No obstante, detrás de los mensajes en voz alta tan fieles a la consigna del Ejecutivo israelí de no hacer tratos con los «terroristas» de Gaza, una fuente del Ministerio de Defensa no identificada señalaba que Israel no descarta «un acuerdo tácito» con Hamás, como los habidos otras veces. Sin publicidad, ceremonias ni taquígrafos, que pudieran apuntalar la imagen de los islamistas en detrimento del presidente Mahmud Abbas, con quien el Ejecutivo judío negocia un proceso de paz.
Acuerdo por etapas
«No lo descartamos -señalaba el oficial que prefería esconder su identidad- con la condición de que se haga por etapas.
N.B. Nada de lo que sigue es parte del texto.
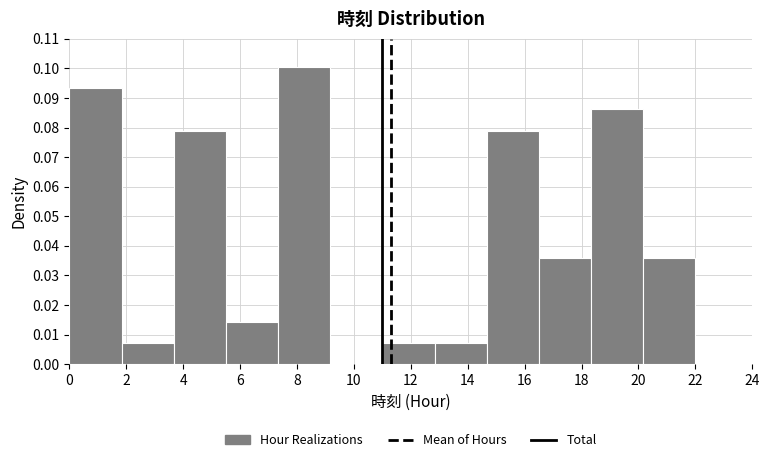

Which range on the x-axis has the tallest bar?

7.4 to 9.2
En la primera fase exigimos un cese total del disparo de cohetes por parte palestina. Luego, nosotros estaríamos dispuestos a continuación a reducir nuestras operaciones si continúa la calma».
Si para la aislada Hamás la consecución de un periodo de tranquilidad es de máxima importancia, debido a que la asfixia de Gaza podría volverse contra su autoridad, para Israel el pacto se considera una puerta para lograr la liberación del soldado Gilad Shalit, capturado en la Franja el 25 de junio de 2006. Y casi la única vía para evitar una operación de gran escala sobre la región.
Con estas premisas, los dirigentes islamistas recibieron ayer sin inquietud visible el publicitado rechazo de Israel, convencidos -según palabras del principal negociador de Hamás, Mahmud al Zahar- de que Egipto abrirá su frontera de Rafah con Gaza haya o no tregua, lo que supondría la rotura de facto del bloqueo.
Para presionar a favor de la apertura de todos los pasos y el fin del embargo, Hamás convocó ayer a la salida de la oración manifestaciones que fueron seguidas por 5.000 personas en Erez y 2.000 en Rafah.